And lo, a story about babies in bikinis made me comment on lb once more.
My comment was stupid and snarky and pointless, so this isn’t really a big deal.
Have they ever tried to stuff a wiggling baby or toddler into a one piece? Or, god forbid, to get them back out of it once the kid is sopping wet and needs a diaper change? Hoo lordy. I can’t watch the video since my computer is le suck, so I don’t know exactly what the piece is saying. But baby two-pieces have been around forever, and they’re quite convenient.
Now, I prefer the tankini or rash guard style ones since they have better sun protection. And I’ve definitely seen ads for baby bikinis where the kid is put into a weirdly sexualized pose, and that’s NOT cool. (Hell, I put a link to one of those in groupthink last summer, way to catch up Jez!) But chill out, people!

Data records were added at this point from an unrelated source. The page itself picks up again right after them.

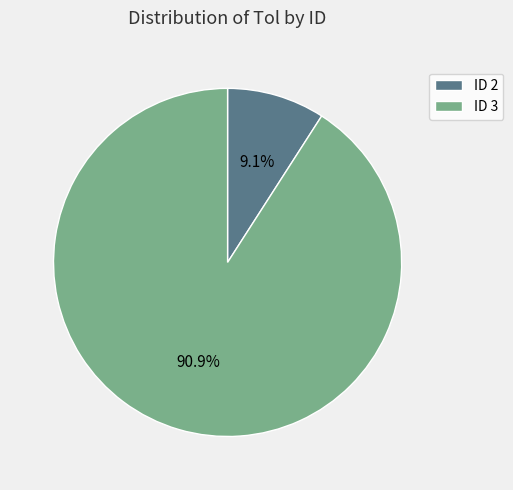

Combined, do ID 3 and ID 2 account for over 50%?

Yes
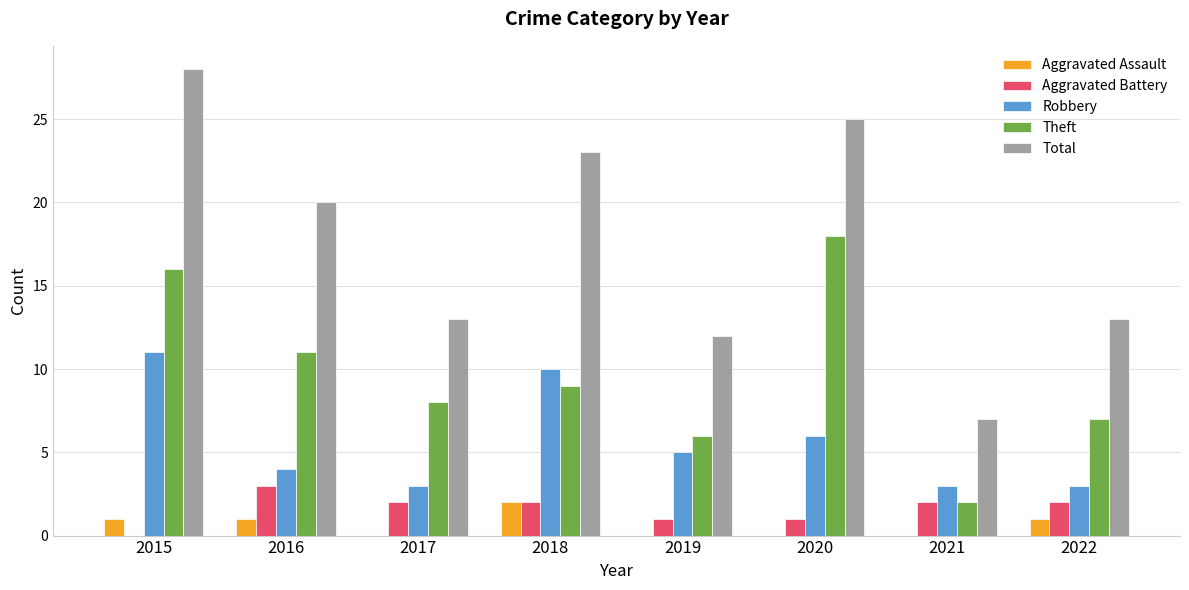

How many groups of bars are there?

8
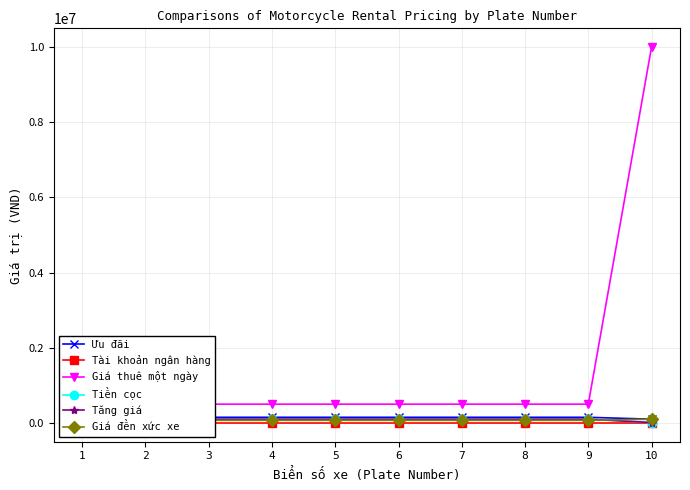

Is the value of Tiền cọc at 5 greater than the value of Giá thuê một ngày at 6?

No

Total non-story, for the precise reasons nerdling describes, as well as being fucking idiotic. I had an ass kicking two piece (1978, Ladyblog) that was red terrycloth and with a theme of ladybugs. The pictures are awesome. I was fucking adorable. ShortAG was totally put into two-pieces, because getting a squirming wet bebeh out of a one-piece at the beach is among the biggest wastes of time you can subject yourself to as a parent.
Christ. Give a fuck about shit that matters, or is even remotely new.
Did I mention 1978? 1978.
I might be a strange, but I find the string bikini tops on tiny girls ridiculous. She’s a baby, she does not have breasts, just give the little girl swim shorts and let her go, let her enjoy it before it’s indecent.